Eileen Nora Sharp (20 September 1900 – 25 March 1958) was an English singer and actress probably best known as the principal mezzo-soprano with the D'Oyly Carte Opera Company from 1923 to 1925. For a few years after that, she continued to act in the West End and on tour, but she left the stage after marrying in 1928, making some radio and television appearances in the 1930s.
Sharp was born in Brighton in 1900, the daughter of Louisa Jane (née Newman; 1869–1911) and Ernest Alfred Sharp (1867–), a coal factor.[1] [2] Her older brother, Ernest Granville Sharp (c. 1896–1916), was killed in the Battle of Gommecourt in 1916.[3] [4] After studying at the Royal College of Music in London, where she was awarded a scholarship,[5] Sharp made her stage debut in December 1921 in The Lady of the Rose at the Prince's Theatre in Manchester in a chorus role.

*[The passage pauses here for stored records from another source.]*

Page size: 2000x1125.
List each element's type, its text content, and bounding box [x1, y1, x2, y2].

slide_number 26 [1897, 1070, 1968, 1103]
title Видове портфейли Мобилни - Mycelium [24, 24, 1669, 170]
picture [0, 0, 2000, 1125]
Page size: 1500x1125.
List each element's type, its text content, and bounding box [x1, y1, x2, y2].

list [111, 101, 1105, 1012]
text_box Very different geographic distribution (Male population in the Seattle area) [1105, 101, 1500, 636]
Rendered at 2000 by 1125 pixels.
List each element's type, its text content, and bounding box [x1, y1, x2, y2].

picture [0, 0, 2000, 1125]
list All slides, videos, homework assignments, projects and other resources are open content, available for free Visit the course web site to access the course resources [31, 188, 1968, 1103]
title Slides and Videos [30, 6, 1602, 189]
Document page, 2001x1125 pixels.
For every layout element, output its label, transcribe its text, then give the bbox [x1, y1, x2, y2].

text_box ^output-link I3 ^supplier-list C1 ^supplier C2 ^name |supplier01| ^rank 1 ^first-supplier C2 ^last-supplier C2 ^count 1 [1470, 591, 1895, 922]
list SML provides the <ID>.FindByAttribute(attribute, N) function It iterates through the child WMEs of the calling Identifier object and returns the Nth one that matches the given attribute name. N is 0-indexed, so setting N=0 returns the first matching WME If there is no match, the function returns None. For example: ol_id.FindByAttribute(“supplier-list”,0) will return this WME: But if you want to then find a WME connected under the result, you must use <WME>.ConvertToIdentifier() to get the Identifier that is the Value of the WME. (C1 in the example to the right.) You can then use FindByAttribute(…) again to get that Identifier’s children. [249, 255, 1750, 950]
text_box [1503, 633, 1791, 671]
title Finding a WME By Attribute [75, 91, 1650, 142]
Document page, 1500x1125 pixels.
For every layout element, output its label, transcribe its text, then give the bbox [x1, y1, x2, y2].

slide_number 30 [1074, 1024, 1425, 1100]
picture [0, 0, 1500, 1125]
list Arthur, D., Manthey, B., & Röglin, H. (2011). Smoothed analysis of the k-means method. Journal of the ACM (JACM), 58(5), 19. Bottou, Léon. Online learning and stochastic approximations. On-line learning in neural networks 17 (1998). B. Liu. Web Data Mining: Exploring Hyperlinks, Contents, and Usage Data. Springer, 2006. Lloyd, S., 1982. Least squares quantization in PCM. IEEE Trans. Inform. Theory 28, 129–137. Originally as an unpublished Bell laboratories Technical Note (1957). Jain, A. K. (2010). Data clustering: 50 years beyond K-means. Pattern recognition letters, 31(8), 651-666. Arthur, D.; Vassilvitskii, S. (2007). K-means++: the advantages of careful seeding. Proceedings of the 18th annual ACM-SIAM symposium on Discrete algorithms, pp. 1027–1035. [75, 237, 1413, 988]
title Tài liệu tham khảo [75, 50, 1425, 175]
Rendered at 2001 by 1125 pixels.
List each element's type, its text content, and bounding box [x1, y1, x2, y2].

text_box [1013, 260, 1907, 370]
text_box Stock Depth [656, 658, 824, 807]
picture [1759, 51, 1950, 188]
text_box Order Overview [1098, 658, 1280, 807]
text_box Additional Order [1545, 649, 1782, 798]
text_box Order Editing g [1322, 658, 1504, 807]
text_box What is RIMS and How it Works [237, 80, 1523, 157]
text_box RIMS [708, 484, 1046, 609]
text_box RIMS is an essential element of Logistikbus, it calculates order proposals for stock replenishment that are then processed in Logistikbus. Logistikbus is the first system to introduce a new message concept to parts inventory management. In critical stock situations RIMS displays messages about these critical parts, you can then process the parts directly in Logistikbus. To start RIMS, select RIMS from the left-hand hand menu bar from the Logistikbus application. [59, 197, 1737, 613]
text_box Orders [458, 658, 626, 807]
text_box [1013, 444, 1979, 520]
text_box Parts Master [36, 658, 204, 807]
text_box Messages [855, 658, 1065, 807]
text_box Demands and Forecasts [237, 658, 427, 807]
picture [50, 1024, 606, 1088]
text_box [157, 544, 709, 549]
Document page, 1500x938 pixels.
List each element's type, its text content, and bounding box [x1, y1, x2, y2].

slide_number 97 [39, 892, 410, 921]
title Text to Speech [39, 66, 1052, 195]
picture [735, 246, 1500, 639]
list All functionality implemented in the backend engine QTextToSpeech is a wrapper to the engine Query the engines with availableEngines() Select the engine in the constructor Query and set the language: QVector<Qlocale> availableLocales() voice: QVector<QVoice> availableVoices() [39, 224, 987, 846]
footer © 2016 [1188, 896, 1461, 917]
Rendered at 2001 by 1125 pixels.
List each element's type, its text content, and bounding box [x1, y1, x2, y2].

In March 1922, at the age of 21, she was engaged by the D'Oyly Carte Opera Company and was immediately cast in the small roles of Kate in The Pirates of Penzance, the fairy Leila in Iolanthe, Peep-Bo in The Mikado, Ruth in Ruddigore and Vittoria in The Gondoliers.[6] From August 1922 to mid-1923 Sharp continued to play all of these roles, adding another small part, Saphir in Patience, to her repertoire. She also understudied principal mezzo-soprano Catherine Ferguson, occasionally playing her parts: Constance in The Sorcerer, Cousin Hebe in H.M.S. Pinafore, Edith in Pirates, Angela in Patience, the title role in Iolanthe, Melissa in Princess Ida, Pitti-Sing in The Mikado, Margaret in Ruddigore, Phoebe in The Yeomen of the Guard and Tessa in The Gondoliers.[7] When Ferguson left the company in July 1923 Sharp became the company's principal mezzo-soprano,[8] playing these parts (originally excepting Edith, which she took on from August 1924), performing them in repertory until June 1925, and becoming popular with audiences.[9] [10]
Her appearance and acting won praise from reviewers, although her singing came in for criticism.[11] Writing in The Savoyard, R. F. Bourne said of her performance as Mad Margaret in Ruddigore:
Her interpretation of Margaret was a scintillating one, from her electrifying entrance in Act 1 and her tender and pathetic "To a Garden Full of Posies", to her scarcely controlled primness in "I Once Was a Very Abandoned Person", succeeded by her repeated outbursts in the dialogue which followed.[12]
She recorded two of her roles with D'Oyly Carte for HMV: Mad Margaret in Ruddigore (1924) and Melissa in Princess Ida (1925).[13] [14]
Sharp left the D'Oyly Carte Opera Company in 1925, and during the next few years she appeared in several London productions and on tour.[8] In 1925 she played the maid in The Show at St. Martin's Theatre, Ata in an adaptation of The Moon and Sixpence at the New Theatre[15] and Posy (from 1925 to 1926) in Quinney's at the New Theatre.[16] Later in 1926 she was Myriem in Prince Fazil at the New Theatre, and in 1927 she played Adrienne in Noël Coward's The Marquise at the Criterion Theatre.[17] Of her appearance in The Marquise, co-star Godfrey Winn wrote:
It is always an ordeal to have the opening scene to play on the first night, but on this occasion [the scene was] greatly assisted by the gay bubbling insouciance of [Sharp].[18] Eileen Sharp was so pretty and unspoilt that I would have imagined that no one could have found fault with her, but unfortunately she was an incorrigible giggler, and we were both reported for this heinous crime in one of our scenes together.[19]
In 1928 she played Penelope Hillcourt in Down Wind at the Arts Theatre.[20] The same year she married Dr. Douglas Clive Shields (1902–1976), a Scottish consultant physician, in Paddington in London.[21] They had two sons: Bryan Douglas Clive Shields (born 1933) and Rodney Mark Shields (born 1935).[22] In 1938 Sharp appeared as Mavis Wilson in Love from a Stranger, a live BBC Television play directed by George More O'Ferrall.[23] She also acted in several BBC Radio dramas during the 1930s.[24]
Sharp died of a brain haemorrhage in Wimbledon in 1958, aged 57.[25] She was buried in the Shields family grave at Kensal Green Cemetery in London. In her will she left £458 1s 4d to her husband.[26]